== TEXT BLOCK ==
▬▬▬▬▬▬▬▬▬▬

- Oct 17, 2008
- 14,563
The Boy and the Heron - Netflix
BAFTA Best Animated Picture
Golden Globe Best Animated Picture
Academy Aware Best Animated Picture
7.4 IMDB, 97% Rotten Tomatoes
Here be spoilers for “The Boy and the Heron”:
This was absolutely batshit. I mean completely mental.
I am no anime fan, I generally find it weird. But I can abide controlled weirdness, particularly when it’s wholesome and not overly sexualised like so many animes are. I really like My Neighbour Totoro, for instance.
But The Boy and the Heron… this was absolutely fruit loops.
This movie, legendary auteur Hayao Miyazaki’s swan song, went like billy-o at the box office, becoming the fifth biggest grossing Japanese blockbuster of all time.
No denying it’s a beautiful movie, and Joe Hisaishi’s score is happily predictably superb. But the plot…?! Even for Studio Ghibli (the East’s Disney, for those who aren’t familiar) this one fell asleep on the District Line and woke up in Barking.
It would be easy - and lazy - to say that as with most Ghibli movies, it centres around a young child transporting from their regular lives into a magical uncanny valley, meeting a magical creature, and then having a very gentle adventure.
While the above is true, and many of these recurring tropes are in play - among others such as exploring animism and a clear love of “the old ways” and tradition - The Boy and the Heron is a good deal more heavy and unsettling than the likes of Totoro.
On the surface, the story introduces the stock Anime protagonist child, Mahito. Rather than brimming with whimsy and curiosity, Mahito is an angry, traumatised shell of a boy grieving over the gruesome immolation of his mother during the Second World War. He is then evacuated with his father from Tokyo to the countryside with his father and his new wife, his late wife’s pregnant(!) identical sister.
After a quick bit of self-harm, as he gratuitously smashes his own head in with a rock, he meets a creepy semi-anthropomorphic talking heron, who leads him into a cave on promises of seeing his dead mum again.
He is tricked, and goes off for a standard Studio Ghibli® brand adventure.
This is an incredibly dark movie in themes, and much like Disney’s “Up” isn’t really about the surface plot - the titular talking heron. Neither is it about the wannabe Witch King of Angmar antagonist, or the crazy hijinx that occur throughout the second hour. This movie is about trauma, grieving and PTSD.
But in the end
.
In short, despite critical, commercial and audience success, I really didn’t get this movie. It’s so overwrought with heavy symbolism and metaphor and yes, is really, really weird. There isn’t a lot of humour (I found the comedy relief of the servants/maids in the household irritating rather than amusing).
I just don’t get who it’s for, mostly. The adventure portion in the second half of the film is fairly stock Ghibli stuff ideal for kids, the first half is decidedly creepy and I wouldn’t recommend it to younger children, giving it a very strange feeling of being both confused and confusing.

▬▬▬▬▬▬▬▬▬▬

== STORED DATA ==

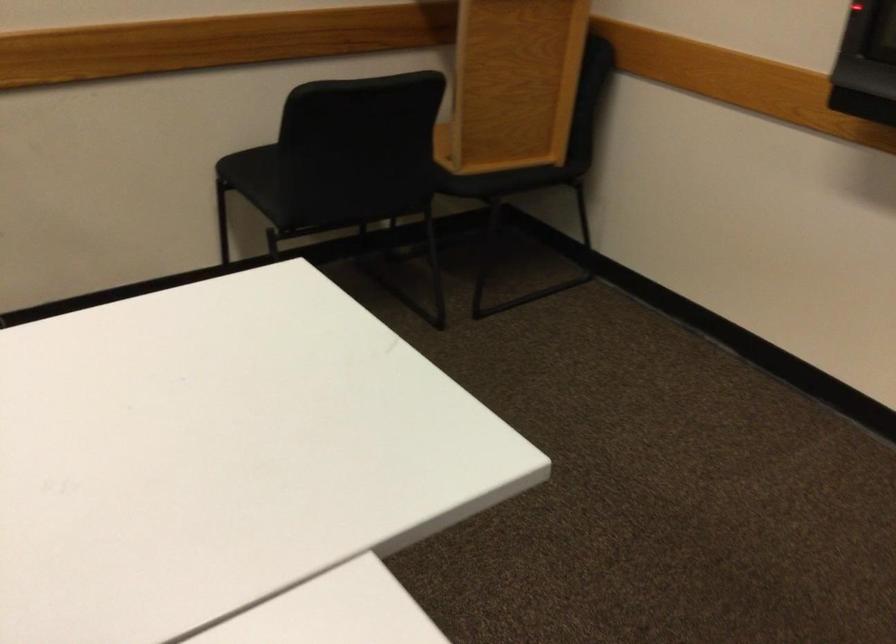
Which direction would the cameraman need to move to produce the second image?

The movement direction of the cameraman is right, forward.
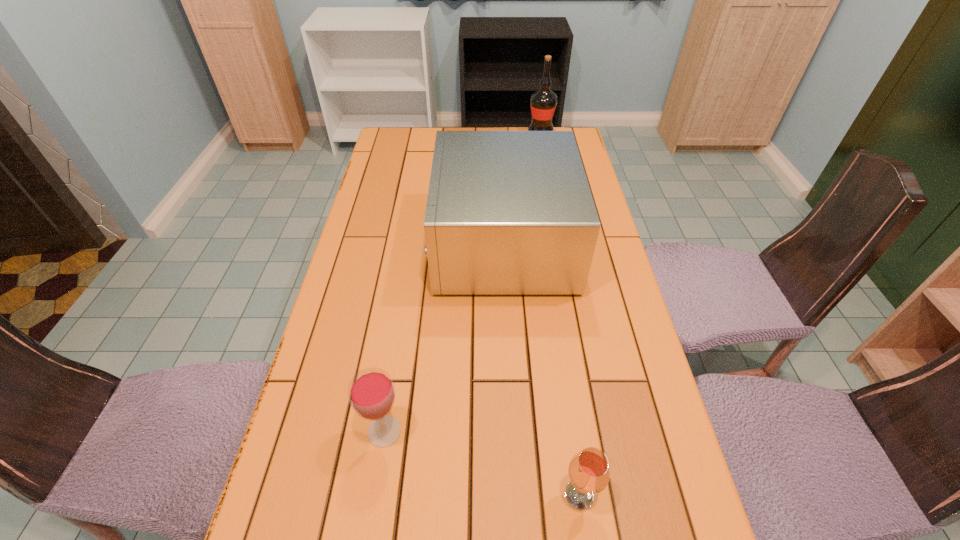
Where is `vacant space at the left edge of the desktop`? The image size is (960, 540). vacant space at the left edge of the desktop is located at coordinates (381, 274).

▬▬▬▬▬▬▬▬▬▬

== SHORT EXERCISE 1 ==
Using the review, answer the following, each on its own line:
(a) Which film does the writer say they really like?
(b) Whose score does the review call superb?
(c) Which city is Mahito evacuated from?
== SHORT EXERCISE 2 ==
Reproduce word for word the stretch of the review from "It would be" through "likes of Totoro.".

== WORKED ANSWER 1 ==
(a) My Neighbour Totoro
(b) Joe Hisaishi's
(c) Tokyo

== WORKED ANSWER 2 ==
It would be easy - and lazy - to say that as with most Ghibli movies, it centres around a young child transporting from their regular lives into a magical uncanny valley, meeting a magical creature, and then having a very gentle adventure.
While the above is true, and many of these recurring tropes are in play - among others such as exploring animism and a clear love of “the old ways” and tradition - The Boy and the Heron is a good deal more heavy and unsettling than the likes of Totoro.